* [Task statement]: Replace every "cccc888" with "投资者" in the data from its first line through the line containing "## 贵司是否是华为云鲲鹏伙伴？...", both ends included, leaving everything else unchanged. Give back only those lines, without the pictures.
====== Data for processing
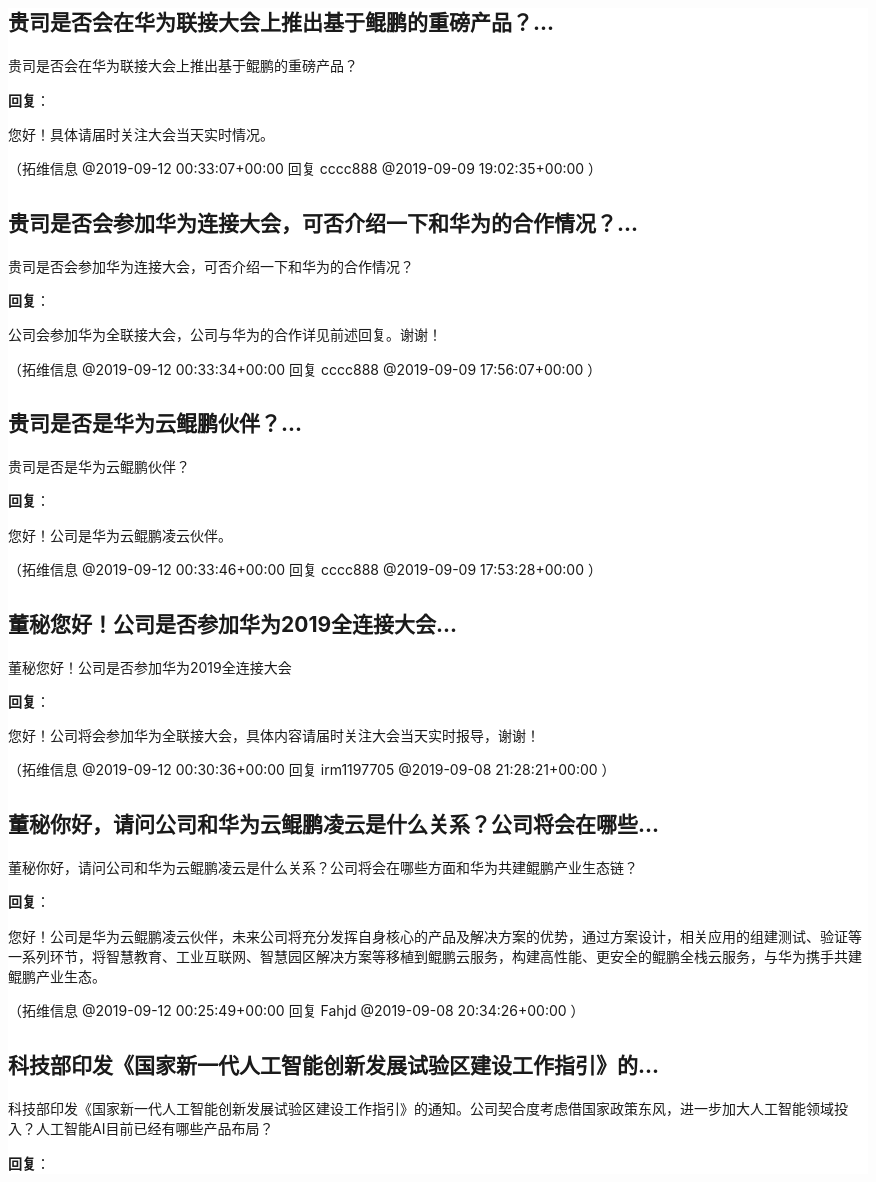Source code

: ## 贵司是否会在华为联接大会上推出基于鲲鹏的重磅产品？...

贵司是否会在华为联接大会上推出基于鲲鹏的重磅产品？

**回复**：

您好！具体请届时关注大会当天实时情况。 

（拓维信息  @2019-09-12 00:33:07+00:00 回复 cccc888  @2019-09-09 19:02:35+00:00 ）

## 贵司是否会参加华为连接大会，可否介绍一下和华为的合作情况？...

贵司是否会参加华为连接大会，可否介绍一下和华为的合作情况？

**回复**：

公司会参加华为全联接大会，公司与华为的合作详见前述回复。谢谢！ 

（拓维信息  @2019-09-12 00:33:34+00:00 回复 cccc888  @2019-09-09 17:56:07+00:00 ）

## 贵司是否是华为云鲲鹏伙伴？...

贵司是否是华为云鲲鹏伙伴？

**回复**：

您好！公司是华为云鲲鹏凌云伙伴。 

（拓维信息  @2019-09-12 00:33:46+00:00 回复 cccc888  @2019-09-09 17:53:28+00:00 ）

## 董秘您好！公司是否参加华为2019全连接大会...

董秘您好！公司是否参加华为2019全连接大会

**回复**：

您好！公司将会参加华为全联接大会，具体内容请届时关注大会当天实时报导，谢谢！ 

（拓维信息  @2019-09-12 00:30:36+00:00 回复 irm1197705  @2019-09-08 21:28:21+00:00 ）

## 董秘你好，请问公司和华为云鲲鹏凌云是什么关系？公司将会在哪些...

董秘你好，请问公司和华为云鲲鹏凌云是什么关系？公司将会在哪些方面和华为共建鲲鹏产业生态链？

**回复**：

您好！公司是华为云鲲鹏凌云伙伴，未来公司将充分发挥自身核心的产品及解决方案的优势，通过方案设计，相关应用的组建测试、验证等一系列环节，将智慧教育、工业互联网、智慧园区解决方案等移植到鲲鹏云服务，构建高性能、更安全的鲲鹏全栈云服务，与华为携手共建鲲鹏产业生态。 

（拓维信息  @2019-09-12 00:25:49+00:00 回复 Fahjd  @2019-09-08 20:34:26+00:00 ）

## 科技部印发《国家新一代人工智能创新发展试验区建设工作指引》的...

科技部印发《国家新一代人工智能创新发展试验区建设工作指引》的通知。公司契合度考虑借国家政策东风，进一步加大人工智能领域投入？人工智能AI目前已经有哪些产品布局？

**回复**：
============
* [Task answer]:
Source code

: ## 贵司是否会在华为联接大会上推出基于鲲鹏的重磅产品？...

贵司是否会在华为联接大会上推出基于鲲鹏的重磅产品？

**回复**：

您好！具体请届时关注大会当天实时情况。 

（拓维信息  @2019-09-12 00:33:07+00:00 回复 投资者  @2019-09-09 19:02:35+00:00 ）

## 贵司是否会参加华为连接大会，可否介绍一下和华为的合作情况？...

贵司是否会参加华为连接大会，可否介绍一下和华为的合作情况？

**回复**：

公司会参加华为全联接大会，公司与华为的合作详见前述回复。谢谢！ 

（拓维信息  @2019-09-12 00:33:34+00:00 回复 投资者  @2019-09-09 17:56:07+00:00 ）

## 贵司是否是华为云鲲鹏伙伴？...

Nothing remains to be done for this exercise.